━━━━━ DATA PROVIDED
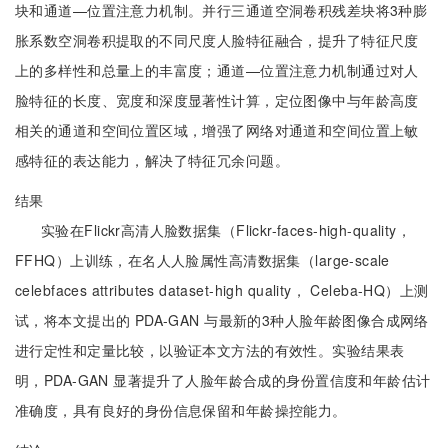
块和通道—位置注意力机制。并行三通道空洞卷积残差块将3种膨
胀系数空洞卷积提取的不同尺度人脸特征融合，提升了特征尺度
上的多样性和总量上的丰富度；通道—位置注意力机制通过对人
脸特征的长度、宽度和深度显著性计算，定位图像中与年龄高度
相关的通道和空间位置区域，增强了网络对通道和空间位置上敏
感特征的表达能力，解决了特征冗余问题。
结果
实验在Flickr高清人脸数据集（Flickr-faces-high-quality，
FFHQ）上训练，在名人人脸属性高清数据集（large-scale
celebfaces attributes dataset-high quality， Celeba-HQ）上测
试，将本文提出的 PDA-GAN 与最新的3种人脸年龄图像合成网络
进行定性和定量比较，以验证本文方法的有效性。实验结果表
明，PDA-GAN 显著提升了人脸年龄合成的身份置信度和年龄估计
准确度，具有良好的身份信息保留和年龄操控能力。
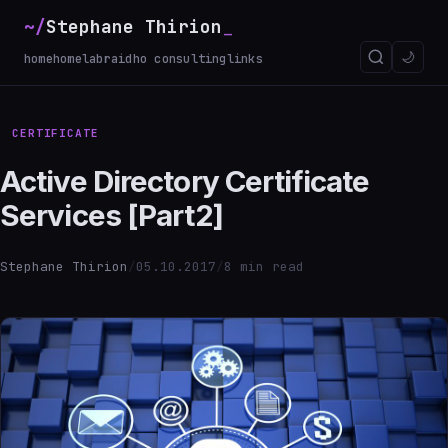
~/
Stephane Thirion
_
🌙
home
homelab
raidho consulting
links
CERTIFICATE
Active Directory Certificate
Services [Part2]
Stephane Thirion
/
05.10.2017
/
8 min read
━━━━━━━━━━
| YOUR INSTRUCTIONS |
Retype all of the lines above word for word, and leave the pictures out of your copy.

| RESULT OF THIS EXERCISE |
块和通道—位置注意力机制。并行三通道空洞卷积残差块将3种膨
胀系数空洞卷积提取的不同尺度人脸特征融合，提升了特征尺度
上的多样性和总量上的丰富度；通道—位置注意力机制通过对人
脸特征的长度、宽度和深度显著性计算，定位图像中与年龄高度
相关的通道和空间位置区域，增强了网络对通道和空间位置上敏
感特征的表达能力，解决了特征冗余问题。
结果
实验在Flickr高清人脸数据集（Flickr-faces-high-quality，
FFHQ）上训练，在名人人脸属性高清数据集（large-scale
celebfaces attributes dataset-high quality， Celeba-HQ）上测
试，将本文提出的 PDA-GAN 与最新的3种人脸年龄图像合成网络
进行定性和定量比较，以验证本文方法的有效性。实验结果表
明，PDA-GAN 显著提升了人脸年龄合成的身份置信度和年龄估计
准确度，具有良好的身份信息保留和年龄操控能力。
~/
Stephane Thirion
_
🌙
home
homelab
raidho consulting
links
CERTIFICATE
Active Directory Certificate
Services [Part2]
Stephane Thirion
/
05.10.2017
/
8 min read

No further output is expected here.